━━━━━ Text block
Google’s ‘GoogleBot’ crawler visits sites large and small across the globe daily and these site’s pages are read and scrutinized before being added into Google’s index. Some pages don’t get included for specific reasons such as a ‘noindex’ tag in the meta of the page or a canonical link pointing to a different page is found instead. Sometimes the page just isn’t that good and Google doesn’t include it or the page/domain is blacklisted.
Some pages however, don’t get indexed because they never get the chance to be found by the crawler. GoogleBot spends a limited time on a site and there are a instances where a sites ‘Crawl Budget’ is used up before all the pages on a site are found.
There are a few reasons this might happen and in this post I’ll try to cover them and offer ways in which you can mitigate against the chances of crawl budget being used before your priority pages get found and hopefully indexed!
Running our of crawl budget before the all the pages have been found and crawled can be broken down into these three main areas:
- Slow Site / Slow Page Speed – The crawler runs out of time because it is waiting for things to load too often.
- Poor Internal Linking – The crawler runs out of time because it cannot find an internal link to the page(s) and leaves the site.
- Too Many Pages – The crawler runs out of time because there are just too many pages on the site to get through.
So, how to try and help GoogleBot along its way through your sites pages? Below are a few tips that could work to ensure as many pages as possible are crawled.
It sounds simple enough, right? Increase the speed of the sites loading time and the crawler will have more opportunity to get further through the site and index the pages. Depending on your skills or resources, this could be a bigger task than it seems. There could be a lot of factors that influence site speed such as your hosting package, your server setup and the actual page makeup itself. This is particularly helpful for larger sites so here are a few tips to maximize the speed of your site:
Pick a reliable host and a decent hosting package. This will mean doing your research to ensure you get plenty of bandwidth for users and bots as well as a reliable level of uptime to ensure user experience isn’t harmed and bot’s crawls aren’t interrupted.
There are a few ways you can speed up load times though your server setup I wrote this post which will highlight the main areas for you but essentially it could be a matter of a few lines of code standing between a slow and fast loading site.
The items on your page, the architecture of your site and the code on it all contribute to the speed of a page. Things from extraneous code, slow APIs and externally loaded widgets and even unoptimised images can slow things down. You can find some good on site page load time changes here.
Simply put, if you don’t have a page linked to other pages on your site, then a crawler cannot find it (ignoring for the moment potential inbound links from external sites). The crawler follows the links its allowed to follow on each page it visits through as much of the site as time allows. If there are no internal links pointing to the page, there’s a good chance it won’t get crawled. It is a good idea to put your main pages into the navigation of the site, a sensibly sized on page sitemap and where appropriate, into the body copy of your pages content.
━━━━━━━━━━
━━━━━ Provided data
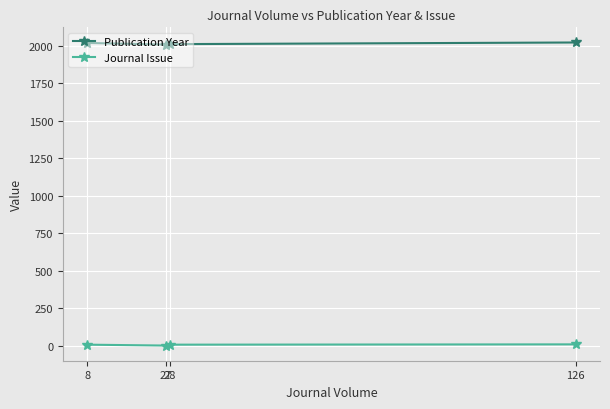

Which series has the widest spread of values?

Publication Year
━━━━━━━━━━
• To-do item
Please write out the part of the crawl budget text starting at "There are a few reasons" and ending at "leaves the site.". The data can be left aside.

• Solution to this exercise
There are a few reasons this might happen and in this post I’ll try to cover them and offer ways in which you can mitigate against the chances of crawl budget being used before your priority pages get found and hopefully indexed!
Running our of crawl budget before the all the pages have been found and crawled can be broken down into these three main areas:
- Slow Site / Slow Page Speed – The crawler runs out of time because it is waiting for things to load too often.
- Poor Internal Linking – The crawler runs out of time because it cannot find an internal link to the page(s) and leaves the site.